Over the last years, ls1-mardyn was developed at the Chair of Scientific Computing in Computer Science at the Technical University of Munich. This is a highly scalable code for molecular dynamics simulations of small rigid multi-centered molecules. The code is developed in C++ with an efficient vectorization and a hybrid OpenMP + MPI parallelization which was shown to be capable of excellent scaling up to thousands of nodes. ls1-mardyn also features a reduced memory mode through which it was possible to perform the largest particle simulation to date, containing about 2 * 10^13 molecules.
In every particle simulation short range, pairwise interactions make up a significant portion of the overall runtime. While developing ls1-mardyn it became obvious that there is no silver bullet to provide highly scalable and efficient approaches for every scenario. As an example, a decision needs to be made concerning the underlying algorithm of a simulation. Classic choices are either Verlet lists, which provide good computational efficiency, or Linked Cells which excel at memory efficiency. Also, tree structures provide interesting options. Further aspects that are difficult to get efficient are SIMD vectorization (data layout, intrinsics vs compiler generated), OpenMP patterns or optimization for accelerators like Xeon Phi. For this reason, we want to start the open source project AutoPas: a node-level library for short-range pairwise interactions. The vision for the library is to be easy to use and to provide a powerful general-purpose base to build full N-Body simulations on top of it. The library aims to be highly flexible by providing different particle containers, OpenMP parallelization patterns, and vectorization options.
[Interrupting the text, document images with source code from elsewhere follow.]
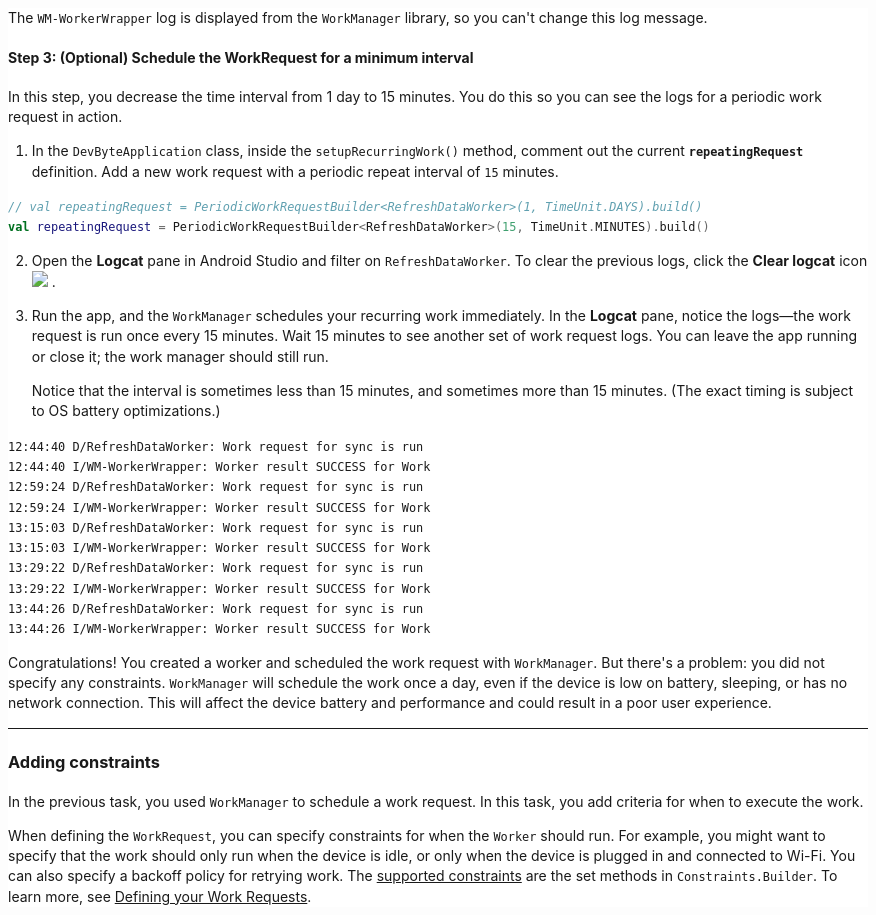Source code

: The `WM-WorkerWrapper` log is displayed from the `WorkManager` library, so you can't change this log message.  
  
#### Step 3: (Optional) Schedule the WorkRequest for a minimum interval  
  
In this step, you decrease the time interval from 1 day to 15 minutes. You do this so you can see the logs for a periodic work request in action.  
  
1. In the `DevByteApplication` class, inside the `setupRecurringWork()` method, comment out the current **`repeatingRequest`** definition. Add a new work request with a periodic repeat interval of `15` minutes.  
  
```kotlin  
// val repeatingRequest = PeriodicWorkRequestBuilder<RefreshDataWorker>(1, TimeUnit.DAYS).build()  
val repeatingRequest = PeriodicWorkRequestBuilder<RefreshDataWorker>(15, TimeUnit.MINUTES).build()  
```  
  
2. Open the **Logcat** pane in Android Studio and filter on `RefreshDataWorker`. To clear the previous logs, click the **Clear logcat** icon ![](https://developer.android.com/codelabs/kotlin-android-training-work-manager/img/73fa94afd290964.png) .  
3. Run the app, and the `WorkManager` schedules your recurring work immediately. In the **Logcat** pane, notice the logs—the work request is run once every 15 minutes. Wait 15 minutes to see another set of work request logs. You can leave the app running or close it; the work manager should still run.    
        
    Notice that the interval is sometimes less than 15 minutes, and sometimes more than 15 minutes. (The exact timing is subject to OS battery optimizations.)  
  
```  
12:44:40 D/RefreshDataWorker: Work request for sync is run  
12:44:40 I/WM-WorkerWrapper: Worker result SUCCESS for Work   
12:59:24 D/RefreshDataWorker: Work request for sync is run  
12:59:24 I/WM-WorkerWrapper: Worker result SUCCESS for Work   
13:15:03 D/RefreshDataWorker: Work request for sync is run  
13:15:03 I/WM-WorkerWrapper: Worker result SUCCESS for Work   
13:29:22 D/RefreshDataWorker: Work request for sync is run  
13:29:22 I/WM-WorkerWrapper: Worker result SUCCESS for Work   
13:44:26 D/RefreshDataWorker: Work request for sync is run  
13:44:26 I/WM-WorkerWrapper: Worker result SUCCESS for Work  
```  
  
Congratulations! You created a worker and scheduled the work request with `WorkManager`. But there's a problem: you did not specify any constraints. `WorkManager` will schedule the work once a day, even if the device is low on battery, sleeping, or has no network connection. This will affect the device battery and performance and could result in a poor user experience.  
  
***  
  
### Adding constraints  
  
In the previous task, you used `WorkManager` to schedule a work request. In this task, you add criteria for when to execute the work.  
  
When defining the `WorkRequest`, you can specify constraints for when the `Worker` should run. For example, you might want to specify that the work should only run when the device is idle, or only when the device is plugged in and connected to Wi-Fi. You can also specify a backoff policy for retrying work. The [supported constraints](https://developer.android.com/reference/androidx/work/Constraints.Builder#public-methods_1) are the set methods in `Constraints.Builder`. To learn more, see [Defining your Work Requests](https://developer.android.com/topic/libraries/architecture/workmanager/how-to/define-work).  
  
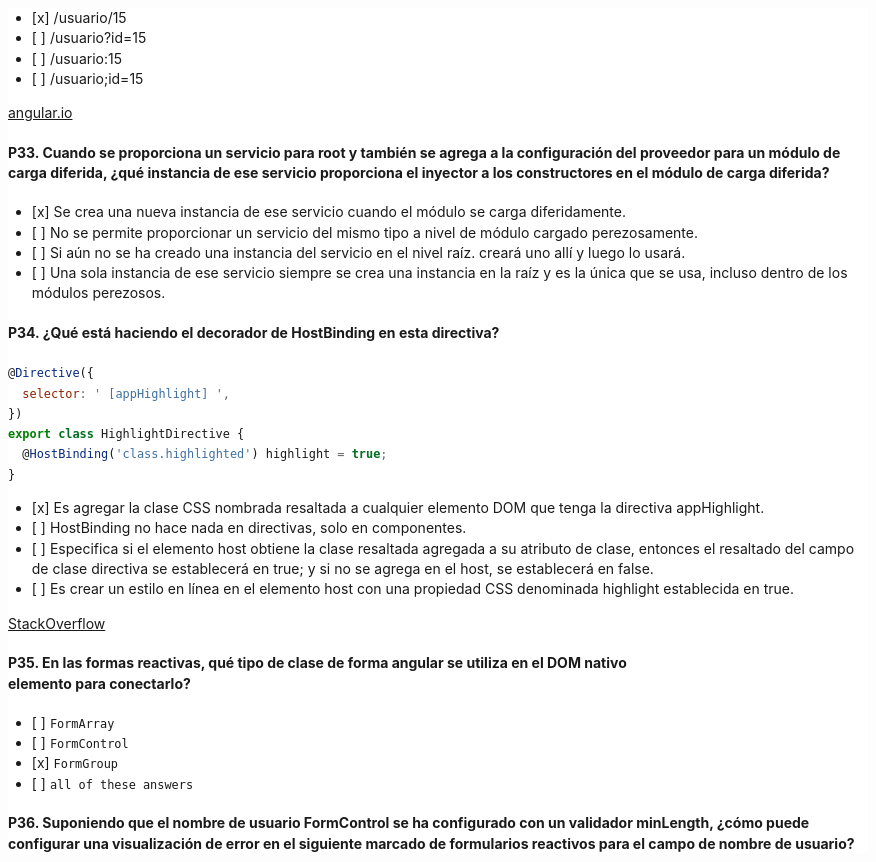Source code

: *   \[x] /usuario/15
*   \[ ] /usuario?id=15
*   \[ ] /usuario:15
*   \[ ] /usuario;id=15

[angular.io](https://angular.io/api/router/Router#navigate)

#### P33. Cuando se proporciona un servicio para root y también se agrega a la configuración del proveedor para un módulo de carga diferida, ¿qué instancia de ese servicio proporciona el inyector a los constructores en el módulo de carga diferida?

*   \[x] Se crea una nueva instancia de ese servicio cuando el módulo se carga diferidamente.
*   \[ ] No se permite proporcionar un servicio del mismo tipo a nivel de módulo cargado perezosamente.
*   \[ ] Si aún no se ha creado una instancia del servicio en el nivel raíz. creará uno allí y luego lo usará.
*   \[ ] Una sola instancia de ese servicio siempre se crea una instancia en la raíz y es la única que se usa, incluso dentro de los módulos perezosos.

#### P34. ¿Qué está haciendo el decorador de HostBinding en esta directiva?

```javascript
@Directive({
  selector: ' [appHighlight] ',
})
export class HighlightDirective {
  @HostBinding('class.highlighted') highlight = true;
}
```

*   \[x] Es agregar la clase CSS nombrada resaltada a cualquier elemento DOM que tenga la directiva appHighlight.
*   \[ ] HostBinding no hace nada en directivas, solo en componentes.
*   \[ ] Especifica si el elemento host obtiene la clase resaltada agregada a su atributo de clase, entonces el resaltado del campo de clase directiva se establecerá en true; y si no se agrega en el host, se establecerá en false.
*   \[ ] Es crear un estilo en línea en el elemento host con una propiedad CSS denominada highlight establecida en true.

[StackOverflow](https://stackoverflow.com/a/46207423)

#### P35. En las formas reactivas, qué tipo de clase de forma angular se utiliza en el DOM nativo <form> elemento para conectarlo?

*   \[ ] `FormArray`
*   \[ ] `FormControl`
*   \[x] `FormGroup`
*   \[ ] `all of these answers`

#### P36. Suponiendo que el nombre de usuario FormControl se ha configurado con un validador minLength, ¿cómo puede configurar una visualización de error en el siguiente marcado de formularios reactivos para el campo de nombre de usuario?
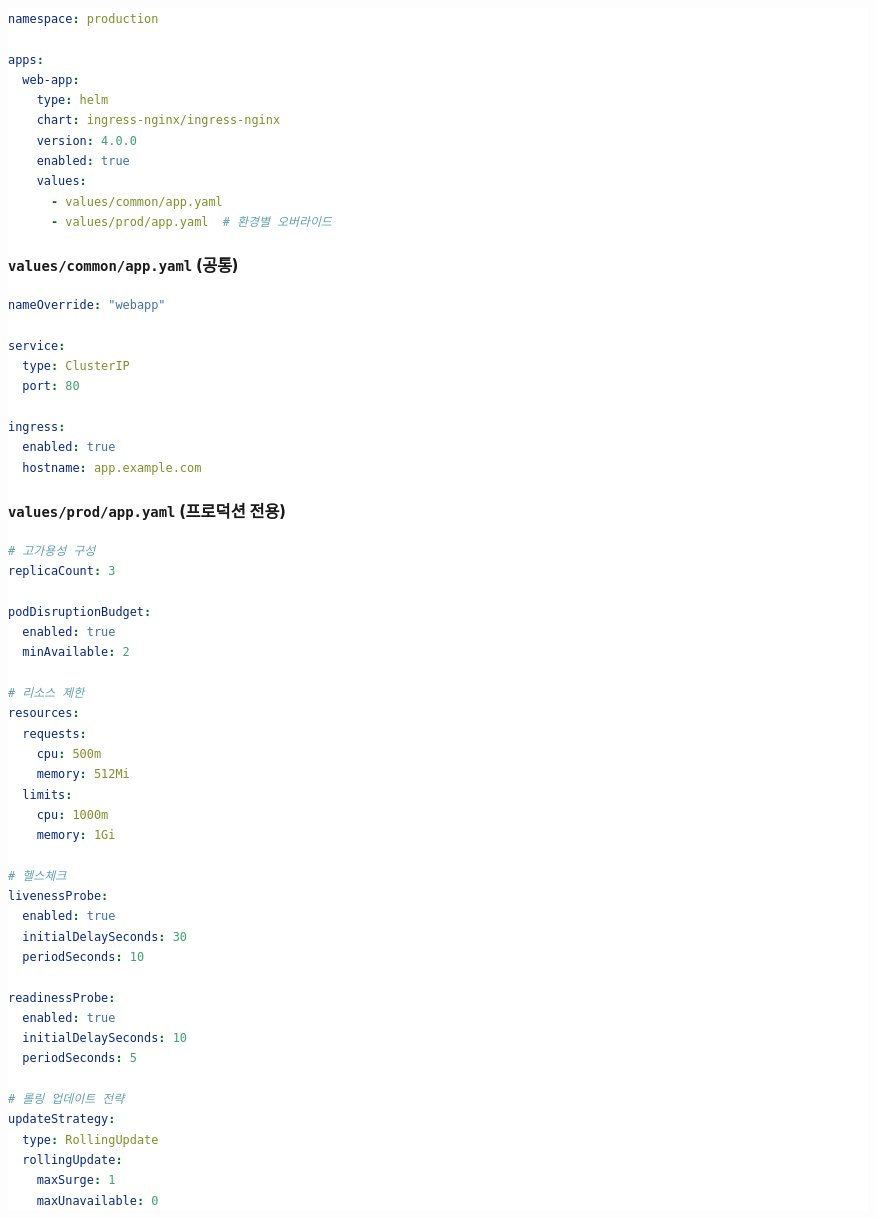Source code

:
 ```yaml
namespace: production

apps:
  web-app:
    type: helm
    chart: ingress-nginx/ingress-nginx
    version: 4.0.0
    enabled: true
    values:
      - values/common/app.yaml
      - values/prod/app.yaml  # 환경별 오버라이드
```

### `values/common/app.yaml` (공통)

```yaml
nameOverride: "webapp"

service:
  type: ClusterIP
  port: 80

ingress:
  enabled: true
  hostname: app.example.com
```

### `values/prod/app.yaml` (프로덕션 전용)

```yaml
# 고가용성 구성
replicaCount: 3

podDisruptionBudget:
  enabled: true
  minAvailable: 2

# 리소스 제한
resources:
  requests:
    cpu: 500m
    memory: 512Mi
  limits:
    cpu: 1000m
    memory: 1Gi

# 헬스체크
livenessProbe:
  enabled: true
  initialDelaySeconds: 30
  periodSeconds: 10

readinessProbe:
  enabled: true
  initialDelaySeconds: 10
  periodSeconds: 5

# 롤링 업데이트 전략
updateStrategy:
  type: RollingUpdate
  rollingUpdate:
    maxSurge: 1
    maxUnavailable: 0

```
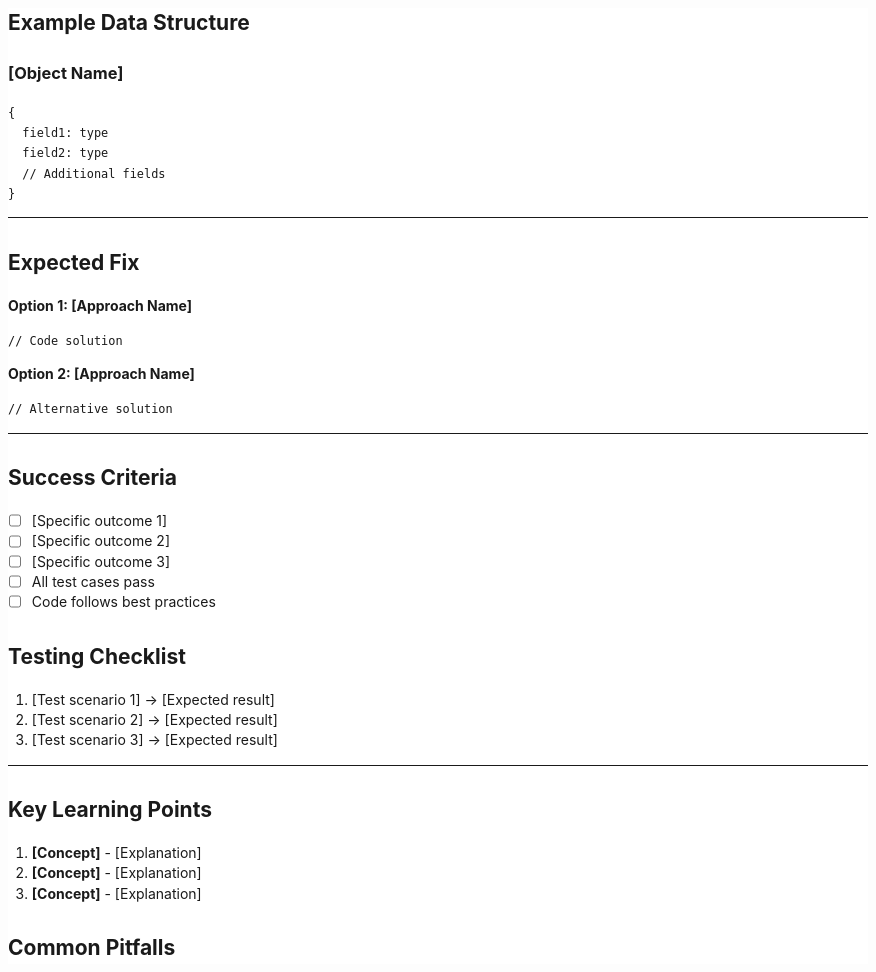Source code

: 
## Example Data Structure


### [Object Name]
```[language]
{
  field1: type
  field2: type
  // Additional fields
}
```

---

## Expected Fix


**Option 1: [Approach Name]**
```[language]
// Code solution
```

**Option 2: [Approach Name]**
```[language]
// Alternative solution
```

---

## Success Criteria
- [ ] [Specific outcome 1]
- [ ] [Specific outcome 2]
- [ ] [Specific outcome 3]
- [ ] All test cases pass
- [ ] Code follows best practices

## Testing Checklist

1. [Test scenario 1] → [Expected result]
2. [Test scenario 2] → [Expected result]
3. [Test scenario 3] → [Expected result]

---

## Key Learning Points

1. **[Concept]** - [Explanation]
2. **[Concept]** - [Explanation]
3. **[Concept]** - [Explanation]

## Common Pitfalls
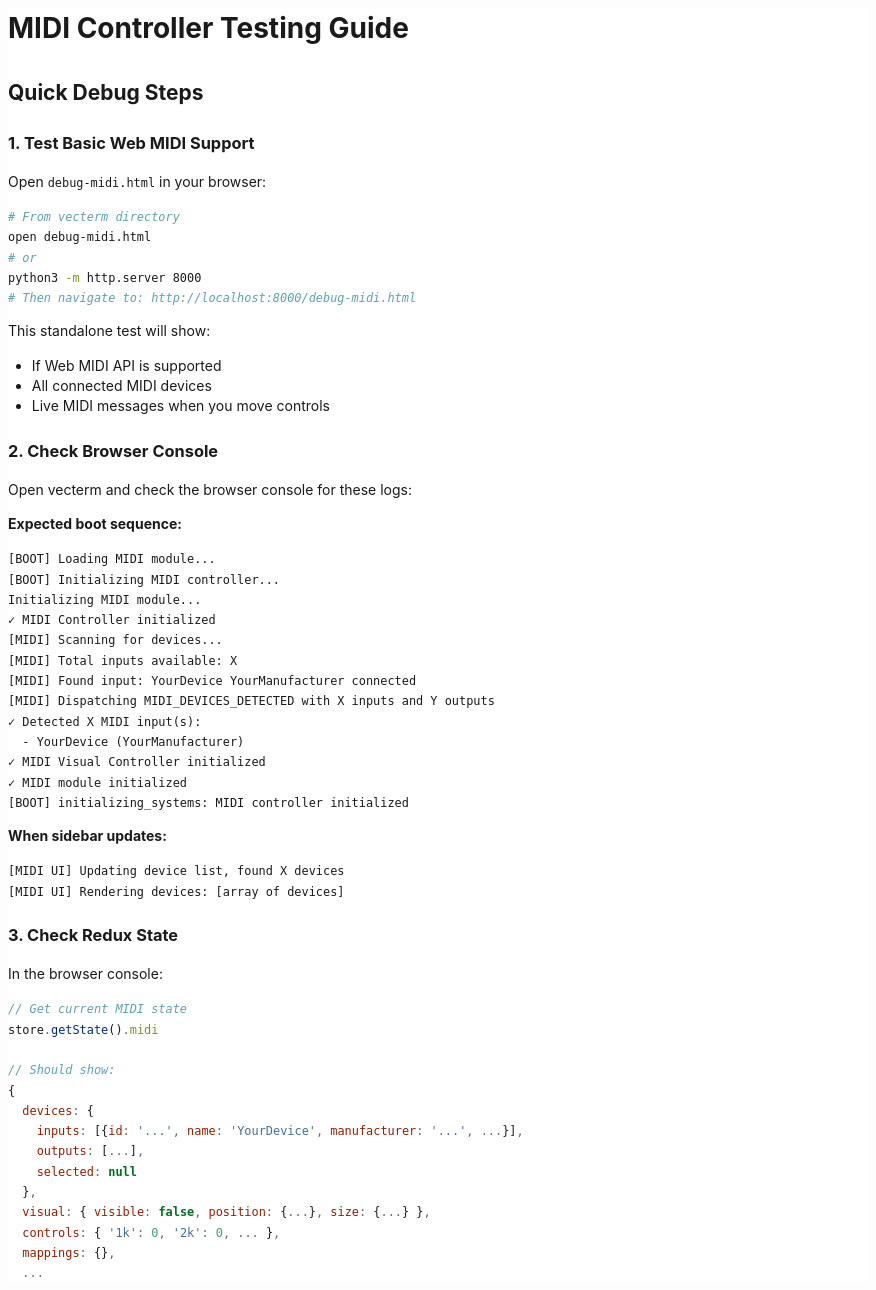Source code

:# MIDI Controller Testing Guide

## Quick Debug Steps

### 1. Test Basic Web MIDI Support

Open `debug-midi.html` in your browser:
```bash
# From vecterm directory
open debug-midi.html
# or
python3 -m http.server 8000
# Then navigate to: http://localhost:8000/debug-midi.html
```

This standalone test will show:
- If Web MIDI API is supported
- All connected MIDI devices
- Live MIDI messages when you move controls

### 2. Check Browser Console

Open vecterm and check the browser console for these logs:

**Expected boot sequence:**
```
[BOOT] Loading MIDI module...
[BOOT] Initializing MIDI controller...
Initializing MIDI module...
✓ MIDI Controller initialized
[MIDI] Scanning for devices...
[MIDI] Total inputs available: X
[MIDI] Found input: YourDevice YourManufacturer connected
[MIDI] Dispatching MIDI_DEVICES_DETECTED with X inputs and Y outputs
✓ Detected X MIDI input(s):
  - YourDevice (YourManufacturer)
✓ MIDI Visual Controller initialized
✓ MIDI module initialized
[BOOT] initializing_systems: MIDI controller initialized
```

**When sidebar updates:**
```
[MIDI UI] Updating device list, found X devices
[MIDI UI] Rendering devices: [array of devices]
```

### 3. Check Redux State

In the browser console:
```javascript
// Get current MIDI state
store.getState().midi

// Should show:
{
  devices: {
    inputs: [{id: '...', name: 'YourDevice', manufacturer: '...', ...}],
    outputs: [...],
    selected: null
  },
  visual: { visible: false, position: {...}, size: {...} },
  controls: { '1k': 0, '2k': 0, ... },
  mappings: {},
  ...
```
Two of the core requirements to achieve the goals are a modular code design and auto-tuning. The first is necessary since different scenarios benefit from dedicated solution techniques, so for optimal flexibility, these need to be exchangeable in an easy way. The optimal combination of these techniques depends on many characteristics and can change at runtime. Furthermore there exist too many combinations of techniques to just test all in order to find the optimum empirically. Auto-tuning enables the code to find the optimal combination of aforementioned techniques on its own and adapt itself during runtime by periodically reevaluating the current state of the simulation. One approach to this is to create performance models for characteristics that define the scenario and empirically compare the combinations the performance model predicted to be the most efficient.
Our current research focuses on expanding the library and exploring ways how to employ performance modeling for auto-tuning.